To facilitate reader participation in current research, a regular feature, "research reports," will summarize projects that are open to reader input. This issue includes five research reports—covering archeology in the Channel Islands, the Vicksburg Campaign Trail, civil rights resources in Alabama, the National Park Service's Mission 66 program, and the September 11 terrorist attacks.

Finally, the journal includes a significant number of book reviews, reviews of recent exhibits, and reviews of relevant Internet sites. These reviews help CRM Journal to address the full range of cultural heritage issues of interest to professionals both in this country and abroad and suggest the variety of means possible for presenting and disseminating heritage materials.
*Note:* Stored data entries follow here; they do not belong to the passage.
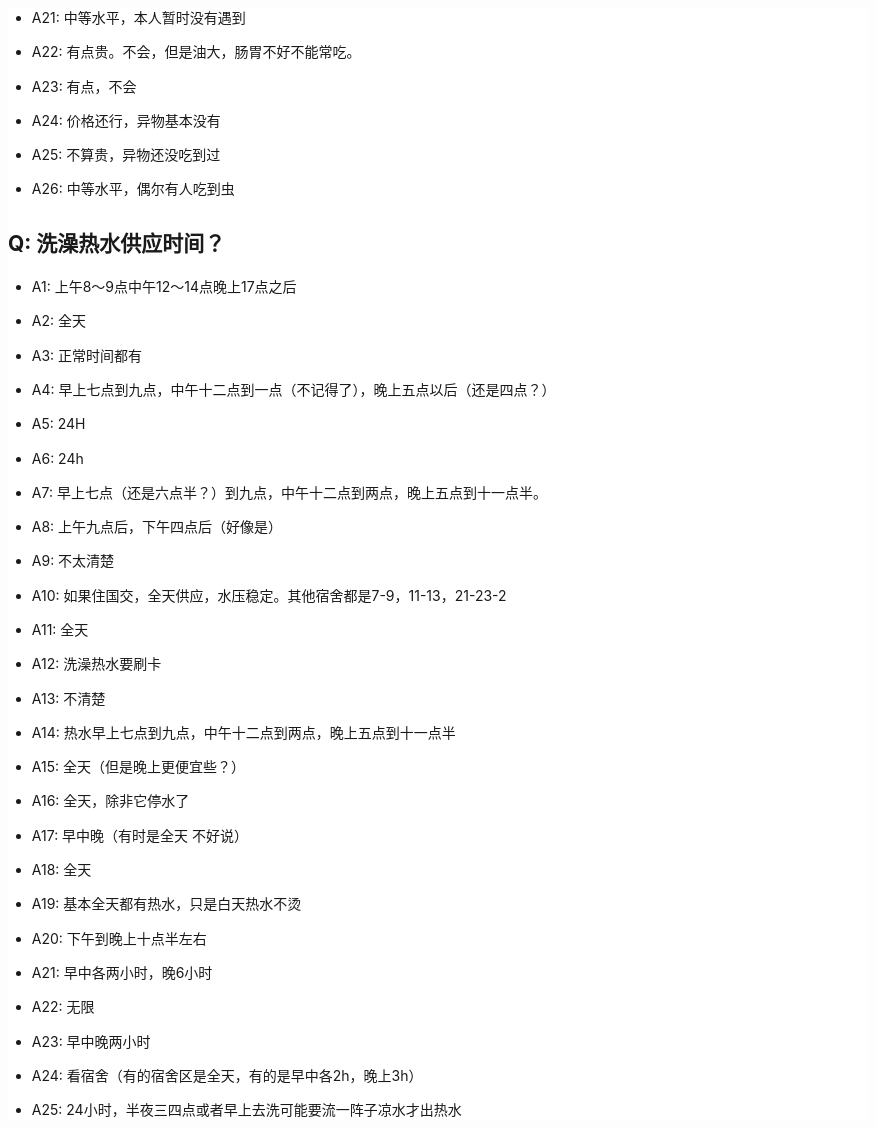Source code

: - A21: 中等水平，本人暂时没有遇到

- A22: 有点贵。不会，但是油大，肠胃不好不能常吃。

- A23: 有点，不会

- A24: 价格还行，异物基本没有

- A25: 不算贵，异物还没吃到过

- A26: 中等水平，偶尔有人吃到虫

## Q: 洗澡热水供应时间？

- A1: 上午8～9点中午12～14点晚上17点之后

- A2: 全天

- A3: 正常时间都有

- A4: 早上七点到九点，中午十二点到一点（不记得了），晚上五点以后（还是四点？）

- A5: 24H

- A6: 24h

- A7: 早上七点（还是六点半？）到九点，中午十二点到两点，晚上五点到十一点半。

- A8: 上午九点后，下午四点后（好像是）

- A9: 不太清楚

- A10: 如果住国交，全天供应，水压稳定。其他宿舍都是7-9，11-13，21-23-2

- A11: 全天

- A12: 洗澡热水要刷卡

- A13: 不清楚

- A14: 热水早上七点到九点，中午十二点到两点，晚上五点到十一点半

- A15: 全天（但是晚上更便宜些？）

- A16: 全天，除非它停水了

- A17: 早中晚（有时是全天 不好说）

- A18: 全天

- A19: 基本全天都有热水，只是白天热水不烫

- A20: 下午到晚上十点半左右

- A21: 早中各两小时，晚6小时

- A22: 无限

- A23: 早中晚两小时

- A24: 看宿舍（有的宿舍区是全天，有的是早中各2h，晚上3h）

- A25: 24小时，半夜三四点或者早上去洗可能要流一阵子凉水才出热水

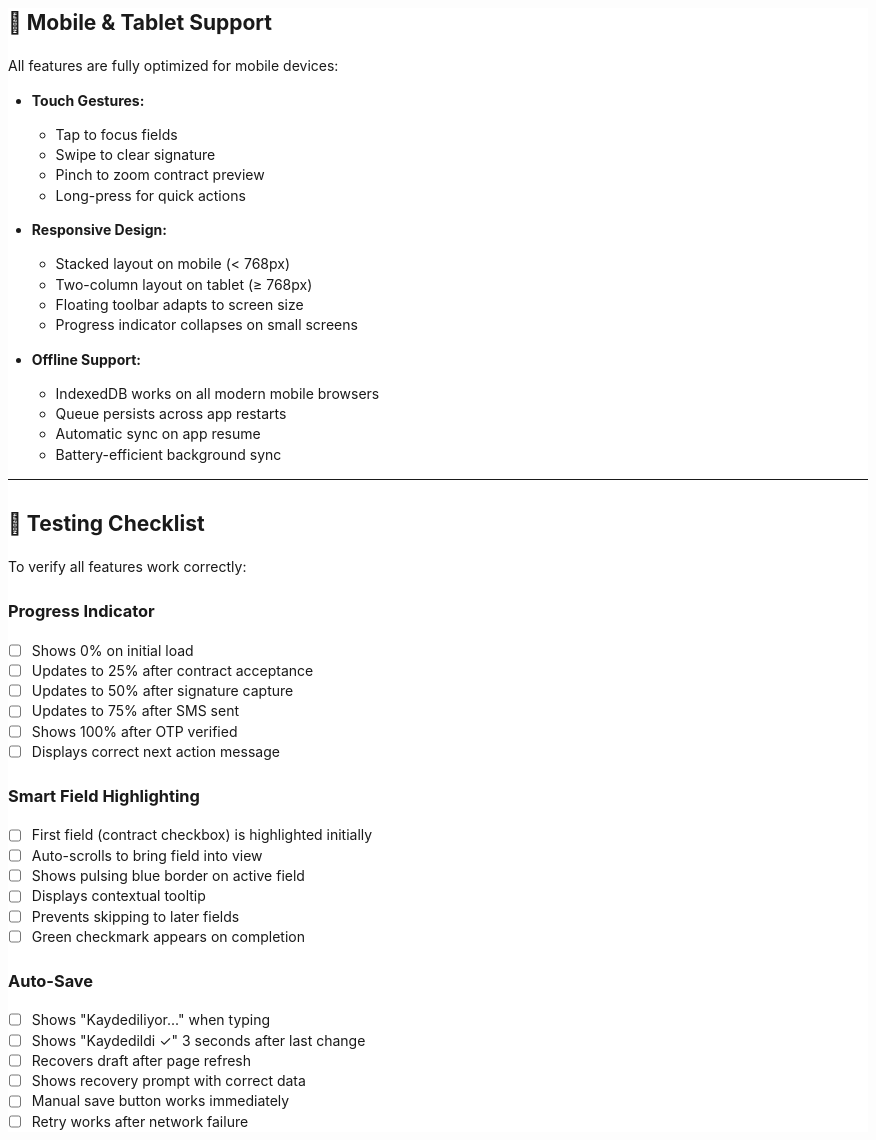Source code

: 
## 📱 Mobile & Tablet Support

All features are fully optimized for mobile devices:

- **Touch Gestures:**
  - Tap to focus fields
  - Swipe to clear signature
  - Pinch to zoom contract preview
  - Long-press for quick actions

- **Responsive Design:**
  - Stacked layout on mobile (< 768px)
  - Two-column layout on tablet (≥ 768px)
  - Floating toolbar adapts to screen size
  - Progress indicator collapses on small screens

- **Offline Support:**
  - IndexedDB works on all modern mobile browsers
  - Queue persists across app restarts
  - Automatic sync on app resume
  - Battery-efficient background sync

---

## 🧪 Testing Checklist

To verify all features work correctly:

### Progress Indicator
- [ ] Shows 0% on initial load
- [ ] Updates to 25% after contract acceptance
- [ ] Updates to 50% after signature capture
- [ ] Updates to 75% after SMS sent
- [ ] Shows 100% after OTP verified
- [ ] Displays correct next action message

### Smart Field Highlighting
- [ ] First field (contract checkbox) is highlighted initially
- [ ] Auto-scrolls to bring field into view
- [ ] Shows pulsing blue border on active field
- [ ] Displays contextual tooltip
- [ ] Prevents skipping to later fields
- [ ] Green checkmark appears on completion

### Auto-Save
- [ ] Shows "Kaydediliyor..." when typing
- [ ] Shows "Kaydedildi ✓" 3 seconds after last change
- [ ] Recovers draft after page refresh
- [ ] Shows recovery prompt with correct data
- [ ] Manual save button works immediately
- [ ] Retry works after network failure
The development of CRM Journal would not have been possible without the guidance of the members of its editorial board, who are leading figures both in and outside of the National Park Service, and the contributing editors, who represent the programs of the National Park Service's National Center for Cultural Resources. All played a major role in identifying peer reviewers and reviewers for print and nonprint materials. The CRM Journal staff, including Brian D. Joyner, Michèle Gates Moresi, and Martin J. Perschler, contributed greatly to the intellectual underpinnings of this publication.

Finally, this new iteration of CRM would not have been possible without the heroic work of former CRM editor, Ron Greenberg, who transformed an in-house publication into a valuable tool for the heritage community. After Ron's retirement, John Robbins, Assistant Director, Cultural Resources steered the National Center for Cultural Resources toward the restructuring of our publications. Thanks are due also to publisher Sue Waldron, who orchestrated this new suite of important publications and products, and to Mike Konetzka of the Dennis Konetzka Design Group for the outstanding design of this journal.

We hope that you, the reader, will enjoy the first issue of CRM Journal. We are looking forward to hearing from you and learning how well this publication meets your expectations.